El efecto fue audible en su álbum en solitario de 2017. asíncrono, grabado mientras se recuperaba de su primer ataque de cáncer de garganta. Se le puede ver en el documental de Stephen Nomura Schible. Ryuichi Sakamoto: Coda (2018), de pie con un balde sobre su cabeza tratando de grabar el sonido de la lluvia, jugando con metal destrozado en los bosques del norte del estado de Nueva York, tejiendo estos sonidos ambientales en un tributo a las bandas sonoras de Andrei Tarkovsky, con sus sintetizadores vidriosos y fragmentos de Bach. integrados en matorrales de viento y agua.

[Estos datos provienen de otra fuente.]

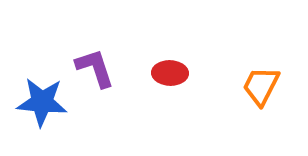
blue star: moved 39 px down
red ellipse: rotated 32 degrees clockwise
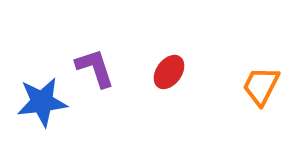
red ellipse: moved 1 px left, 1 px up; rotated 56 degrees counterclockwise
blue star: rotated 12 degrees counterclockwise
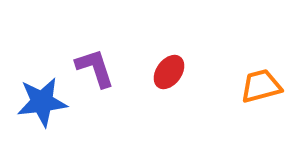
orange trapezoid: rotated 48 degrees clockwise
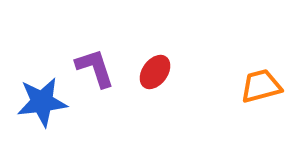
red ellipse: moved 14 px left
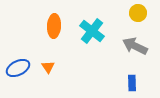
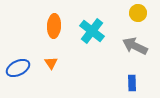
orange triangle: moved 3 px right, 4 px up
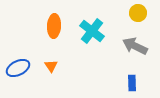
orange triangle: moved 3 px down
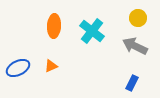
yellow circle: moved 5 px down
orange triangle: rotated 40 degrees clockwise
blue rectangle: rotated 28 degrees clockwise
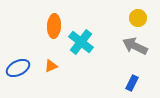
cyan cross: moved 11 px left, 11 px down
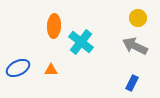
orange triangle: moved 4 px down; rotated 24 degrees clockwise
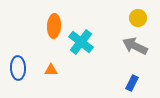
blue ellipse: rotated 65 degrees counterclockwise
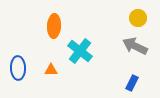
cyan cross: moved 1 px left, 9 px down
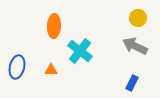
blue ellipse: moved 1 px left, 1 px up; rotated 15 degrees clockwise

Los compromisos ambientalistas de Sakamoto revivieron en estos años, cuando el movimiento antinuclear de Japón se movilizó tras el desastre de Fukushima en 2011. Habló en las protestas y visitó la zona de exclusión alrededor de la planta de energía nuclear: en coda registra el ambiente espeluznante de las ciudades desiertas y examina la naturaleza irradiada y anegada que quedó. En una entrevista de 1998, reflexionó sobre su breve período como un radical de izquierda muy joven durante el Zengakuren, como “no 100 por ciento marxista, pero algo así”. Había llegado a posicionarse como claramente apolítico: “No quiero ningún mensaje directo en mi música”.

Sin embargo, su obra, en su brillante cornucopia, había cristalizado, en negativo, las libertades y deseos que el neoliberalismo había traicionado. En muchos sentidos, la vida de Sakamoto fue envidiable: desde el principio pudo hacer lo que disfrutaba y tuvo un éxito inmenso en ello. Que volviera, al final, a un sentido de la relación del arte con la política no significa que a su obra le faltara algo, sino que redescubrió algo enterrado en su profusión todo el tiempo.